TUNÇ SOYER’İN DANSINI İZLERKEN MIRILDANDIKLARIM
BİR görüntü izledim: 9 Eylül İzmir’in kurtuluşu nedeniyle düzenlenen resepsiyonda çekilmiş bir görüntü... İzmir Büyükşehir Belediye Başkanı Tunç Soyer, giymiş çok şık bir smokin, “Ah o gemide ben de olsaydım” şarkısının ritmik kıvrımları eşliğinde dans ediyordu... Üç kere üst üste izledim... Ve izlerken de şöyle şeyler mırıldandım...
*
- Yahu ne kafa bir adam bu! Gel de gıpta etme.
*
- Ben olsam kasım kasım kasılırım... Adama bak! Sıfır kasıntı.
*
- “Ne derler?” diye bir şey var ya... Hiç takmamış. Aşmış adam aşmış.
*
- Bu adamla tatil yapılır, borç alıp verilir, aynı gemide seyahate çıkılır falan...
*
- “İzmir neşesi” diye bir şey var ya... İşte o, bu adamda ete kemiğe bürünmüş.
*
- “Koskoca büyükşehir belediye başkanı” falan diyecek olanlara nanik yapıyor resmen adam.
ŞÖYLE BİR DEĞİNİP GEÇTİM
- KIRIK SANDALYE: Cumhurbaşkanlığı Külliyesi’nde Ekrem İmamoğlu’na kırık sandalye vermek kimin aklına geldiyse... O kişinin Recep İvedik türü espriler yaptığına bahse girebilirim.
*
- ECE’DEN ARDA’YA: Ece Üner’in ekranda Arda Turan’a yönelik enfes laf saydırması, son günlerde izlediğim laf saydırmalar arasında ilk beşe değilse bile ilk ona kesin girer.
*
- İKİ BÜLENT KAVGASI: AK Partili Bülent Turan, AK Partili Bülent Arınç’a “Hadi oradan” dedi... AK Partili Arınç da AK Partili Turan’a “Boyundan büyük işlere karışma” dedi... Bu kavga için bahis açılsa... Yüzde 50 Arınç’a, yüzde 50 Turan’a yatırırım.
*
- MURAT ONGUN: “Cumhurbaşkanlığı Sözcüsü” gibi bir edası var. “Sayın Başkanımız öyle demedi, böyle dedi” türü açıklamalar yapıyor. Yalanlama yapıyor, düzeltme yapıyor... Kısacası artık “Murat Ongun ne dedi” diye bir sorumuz var.
*
- BABACAN: Babacan’ın ilk mülakatını beğenmedim ya... “Alışmışsın tabii sert, dik konuşmalara... Medeni konuşmayı beğenmezsin” diyenler oldu... Babacan’dan sert, dik açıklama beklemiyordum ki... Ele avuca gelir bir şey demesini bekliyordum.
KİMSEYE ZARAR GELMEZ
- Buzdolaplarının kapaklarını gittikleri ülkelerden getirdikleri magnetlerle donatanlardan...

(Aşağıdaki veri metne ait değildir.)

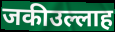
जकीउल्लाह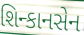
શિન્કાનસેન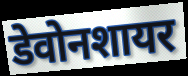
डेवोनशायर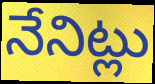
నేనిట్లుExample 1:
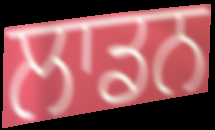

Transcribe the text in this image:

ਲਾਡਨ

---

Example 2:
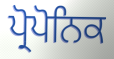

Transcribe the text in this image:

ਪ੍ਰੋਪੋਨਿਕ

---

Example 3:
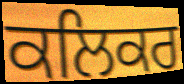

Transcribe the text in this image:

ਕਲਿਕਰ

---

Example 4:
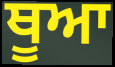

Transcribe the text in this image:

ਥੂਆ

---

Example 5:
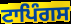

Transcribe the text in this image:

ਟਾਪਿੰਗਸ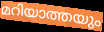
മറിയാത്തയുംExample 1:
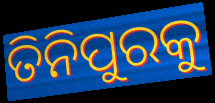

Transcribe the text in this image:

ତିନିପୁରକୁ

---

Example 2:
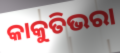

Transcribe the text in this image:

କାକୁତିଭରା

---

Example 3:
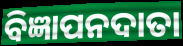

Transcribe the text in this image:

ବିଜ୍ଞାପନଦାତା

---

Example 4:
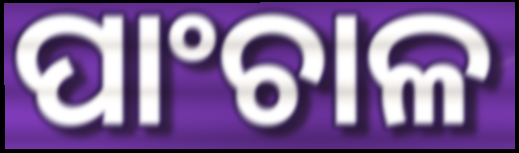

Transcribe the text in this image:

ପାଂଚାଳ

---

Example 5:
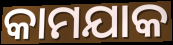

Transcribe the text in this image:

କାମଯାକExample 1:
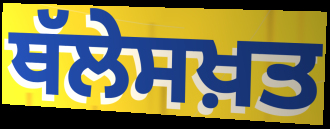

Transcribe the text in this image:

ਥੱਲੇਸਖ਼ਤ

- Contemporary İstanbul günleri başlıyor diye yürekleri heyecandan güp güp edenlerden...
ŞUNU BİR TÜRLÜ ANLAMADILAR
YENİ Şafak yazarı Özlem Albayrak’ın Canan Kaftancıoğlu’nun aldığı ceza bağlamında yazdığı ifade özgürlüğüne sahip çıkan yazısını, Canan Kaftancıoğlu’na sahip çıkmak olarak değerlendirip gazetedeki işine son vermişler.
*
Şunu bir türlü anlamadılar:
Canan Kaftancıoğlu’na verilen cezaya karşı çıkmak, Canan Kaftancıoğlu’na sahip çıkmak anlamına gelmez.
Canan Kaftancıoğlu’na verilen cezaya karşı çıkmak, ifade özgürlüğüne sahip çıkmak anlamına gelir.
YAĞMUR İSTEDİK FIRTINA GÖNDERDİ
BEN Allah’tan yağmur istedim, o bana fırtına gönderdi.
Bir dahaki sefere fırtına isteyeceğim, belki yağmur gönderir.